■ Required work ■
Copy the lines of text in the records below word for word, and leave the pictures out of your answer.

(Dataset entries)

--- START ---

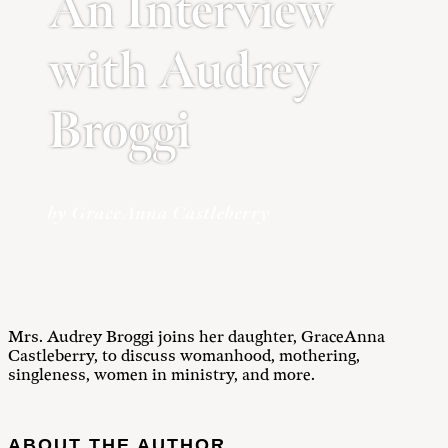
An Interview
with Audrey
Broggi
by GraceAnna Castleberry
Mrs. Audrey Broggi joins her daughter, GraceAnna
Castleberry, to discuss womanhood, mothering,
singleness, women in ministry, and more.
ABOUT THE AUTHOR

--- END ---

■ Output below ■
An Interview
with Audrey
Broggi
by GraceAnna Castleberry
Mrs. Audrey Broggi joins her daughter, GraceAnna
Castleberry, to discuss womanhood, mothering,
singleness, women in ministry, and more.
ABOUT THE AUTHOR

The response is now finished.